→ **Directions**
What do the lines say from the start of the entries through the one containing "Structures 1 | 20 |"? Repeat them exactly.
**********
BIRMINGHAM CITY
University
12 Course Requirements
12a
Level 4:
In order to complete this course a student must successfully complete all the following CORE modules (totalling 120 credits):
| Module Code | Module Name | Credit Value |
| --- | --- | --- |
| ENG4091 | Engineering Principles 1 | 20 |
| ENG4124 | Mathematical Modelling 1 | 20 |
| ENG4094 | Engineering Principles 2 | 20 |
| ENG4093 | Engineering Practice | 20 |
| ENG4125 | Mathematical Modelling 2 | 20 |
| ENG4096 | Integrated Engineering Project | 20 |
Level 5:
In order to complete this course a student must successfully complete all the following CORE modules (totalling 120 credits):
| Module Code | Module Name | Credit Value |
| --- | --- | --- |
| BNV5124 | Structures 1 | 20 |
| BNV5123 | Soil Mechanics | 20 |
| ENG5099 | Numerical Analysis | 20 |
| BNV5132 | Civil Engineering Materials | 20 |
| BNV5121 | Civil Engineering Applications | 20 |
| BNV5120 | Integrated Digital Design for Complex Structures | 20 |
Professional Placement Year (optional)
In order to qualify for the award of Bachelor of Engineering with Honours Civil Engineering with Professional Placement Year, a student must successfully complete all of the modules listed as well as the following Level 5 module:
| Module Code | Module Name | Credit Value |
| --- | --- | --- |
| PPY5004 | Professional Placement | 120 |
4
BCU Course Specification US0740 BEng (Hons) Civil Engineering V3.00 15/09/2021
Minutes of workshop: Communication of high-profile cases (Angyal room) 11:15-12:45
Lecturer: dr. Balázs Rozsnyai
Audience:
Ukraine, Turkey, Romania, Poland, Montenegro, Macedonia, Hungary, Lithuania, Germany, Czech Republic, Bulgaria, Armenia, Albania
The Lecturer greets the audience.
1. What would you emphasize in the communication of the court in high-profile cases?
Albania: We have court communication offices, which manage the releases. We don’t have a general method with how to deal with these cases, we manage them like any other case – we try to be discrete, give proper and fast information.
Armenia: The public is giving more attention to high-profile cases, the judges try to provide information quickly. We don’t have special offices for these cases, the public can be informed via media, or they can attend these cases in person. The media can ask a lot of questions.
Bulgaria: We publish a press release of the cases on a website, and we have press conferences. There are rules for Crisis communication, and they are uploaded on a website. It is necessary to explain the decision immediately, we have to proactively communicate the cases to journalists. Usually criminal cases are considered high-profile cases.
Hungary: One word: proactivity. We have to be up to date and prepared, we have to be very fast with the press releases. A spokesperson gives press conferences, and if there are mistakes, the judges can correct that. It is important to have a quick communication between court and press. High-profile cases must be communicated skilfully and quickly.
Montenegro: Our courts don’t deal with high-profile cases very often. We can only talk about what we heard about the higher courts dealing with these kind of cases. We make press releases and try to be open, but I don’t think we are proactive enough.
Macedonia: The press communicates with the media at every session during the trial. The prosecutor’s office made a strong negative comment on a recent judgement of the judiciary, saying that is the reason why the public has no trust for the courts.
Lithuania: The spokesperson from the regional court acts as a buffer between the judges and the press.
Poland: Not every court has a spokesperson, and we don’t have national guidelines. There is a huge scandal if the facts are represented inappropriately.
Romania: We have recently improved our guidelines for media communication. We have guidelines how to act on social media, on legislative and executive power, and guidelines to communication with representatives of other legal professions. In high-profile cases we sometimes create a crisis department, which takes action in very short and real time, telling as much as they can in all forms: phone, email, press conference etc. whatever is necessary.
**********
→ **Expected answer**
BIRMINGHAM CITY
University
12 Course Requirements
12a
Level 4:
In order to complete this course a student must successfully complete all the following CORE modules (totalling 120 credits):
| Module Code | Module Name | Credit Value |
| --- | --- | --- |
| ENG4091 | Engineering Principles 1 | 20 |
| ENG4124 | Mathematical Modelling 1 | 20 |
| ENG4094 | Engineering Principles 2 | 20 |
| ENG4093 | Engineering Practice | 20 |
| ENG4125 | Mathematical Modelling 2 | 20 |
| ENG4096 | Integrated Engineering Project | 20 |
Level 5:
In order to complete this course a student must successfully complete all the following CORE modules (totalling 120 credits):
| Module Code | Module Name | Credit Value |
| --- | --- | --- |
| BNV5124 | Structures 1 | 20 |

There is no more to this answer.